Hannah Fidler (Bass) is a bassist, singer, and composer originally from Bloomington, IN. In 2017, she was a Fellow for OneBeat, a program run through the U.S. State Department that brings together artists from around the world to tour the nation with original music and cross-cultural workshops. She currently lives in Chicago and can be found performing, recording, and touring with artists such as Al Scorch (folk), Ben Burden (hip-hop), Not Lovely (jazz/hip-hop), and her solo project, Lyn Rye. In her spare time, she is volunteers with Interfaith Committee for Detained Immigrants and serves as Programming Assistant for Masjid Al-Rabia, a women-led, LGBTQ+ affirming Islamic community in Chicago.

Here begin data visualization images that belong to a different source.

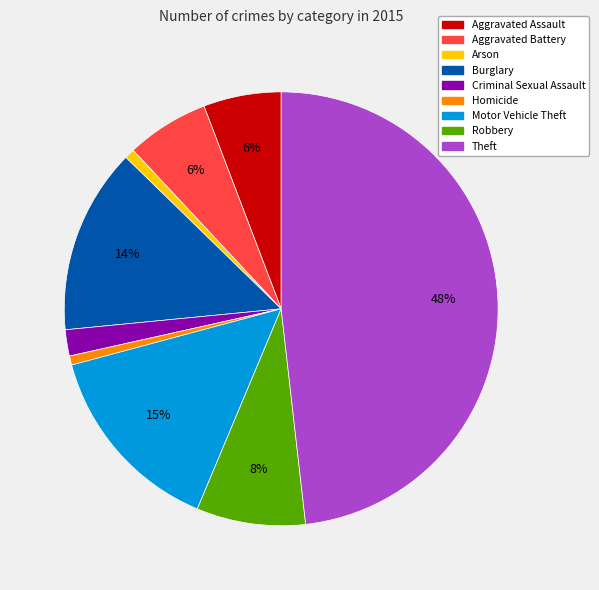

Is the sum of Aggravated Assault and Aggravated Battery greater than half?

No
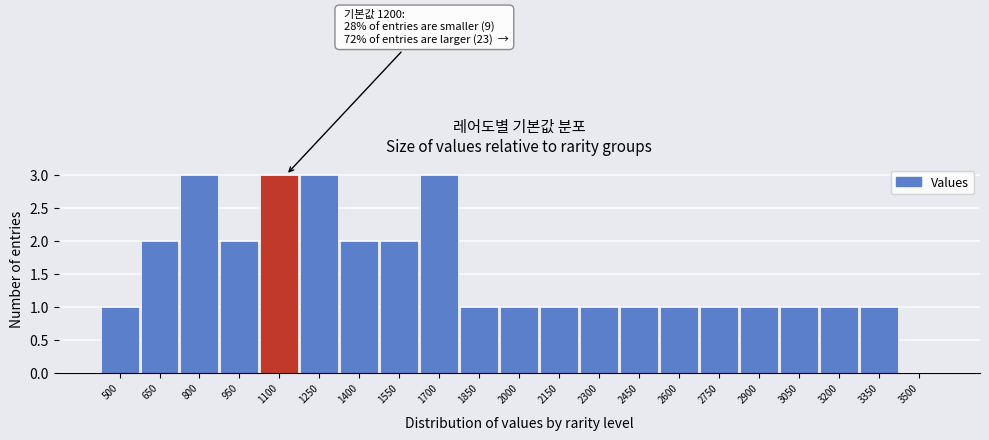

Reading left to right, extract all data points from this chart.

500=1	650=2	800=3	950=2	1100=3	1250=3	1400=2	1550=2	1700=3	1850=1	2000=1	2150=1	2300=1	2450=1	2600=1	2750=1	2900=1	3050=1	3200=1	3350=1	3500=0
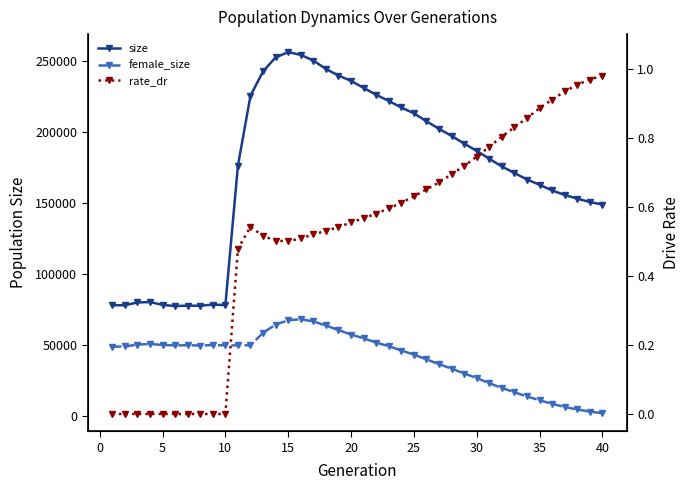

True or false: rate_dr and size cross at least once.

False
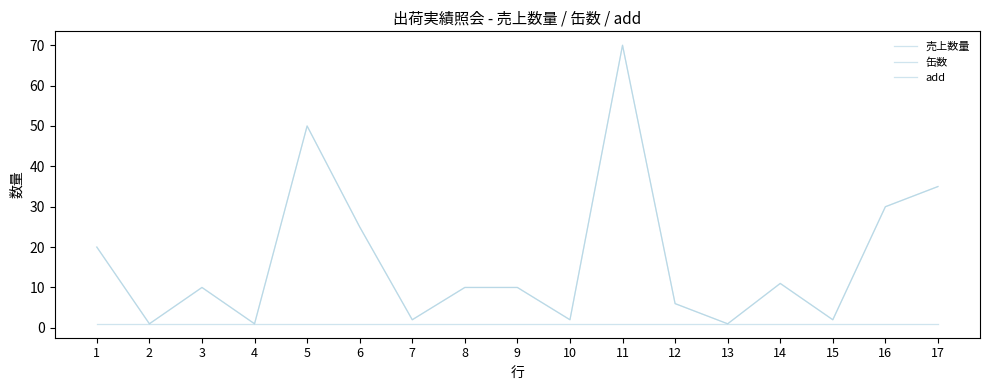

Is this an area chart (filled region under the line)?

No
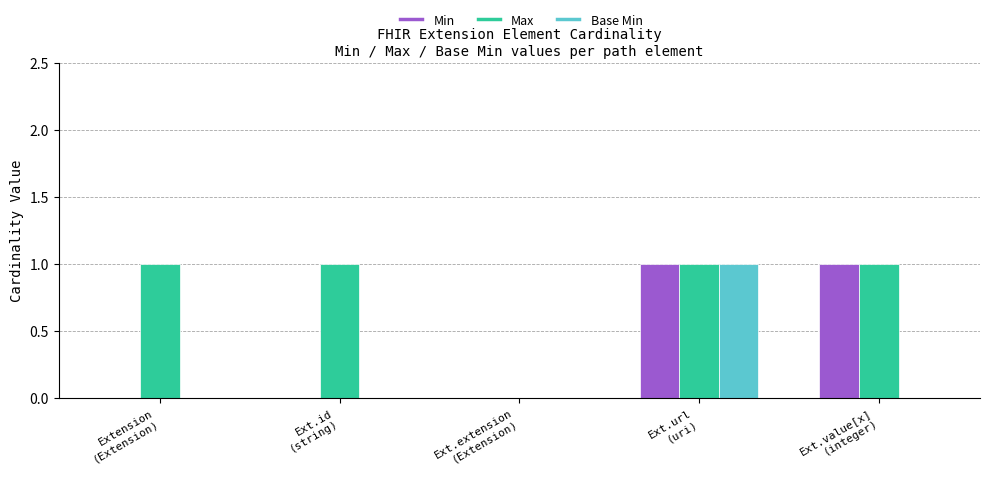

Reading right to left, transcribe all the data shown in this chart.

Min: 1	1	0	0	0
Max: 1	1	0	1	1
Base Min: 0	1	0	0	0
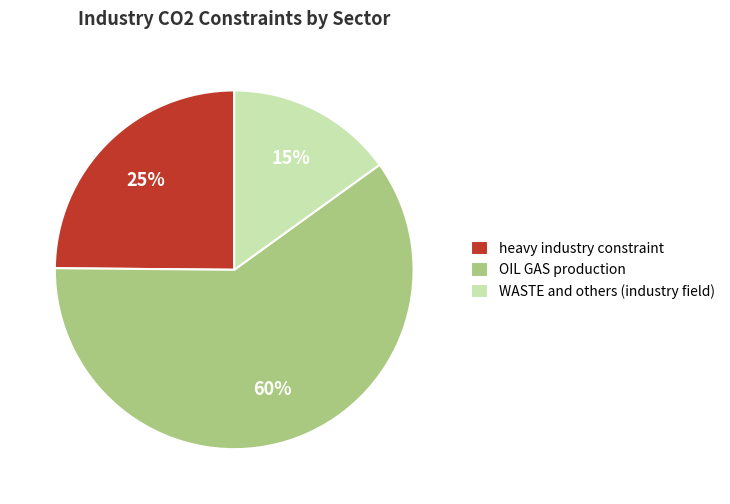

Count the number of slices in the pie.

3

Lokman Odeh (Percussion, Vocals) of Palestinian descent, comes from Amman, Jordan. He received a scholarship from Hashemite University in Amman to play with the University Orchestra, which brought him on tour to Egypt, Turkey, and India. At The National Music Conservatory, Jordan's premier institution for the development of talented musicians, Lokman played with the university orchestra and sang traditional Arabic folk music as a member of the choir. One of the missions of the NMC is to demonstrate “the power of music to promote understanding, peace and unity across cultural divides.” After graduation, Lokman played with Jordan’s Baladna Orchestra, sang with the al-Hanuna Folklore Society, and accompanied the famed composer, Talal Abu al-Rageb. In 2015, he immigrated to the Chicago area, where he has become the go-to percussionist for local Arabic ensembles. His brothers are trained folk dancers.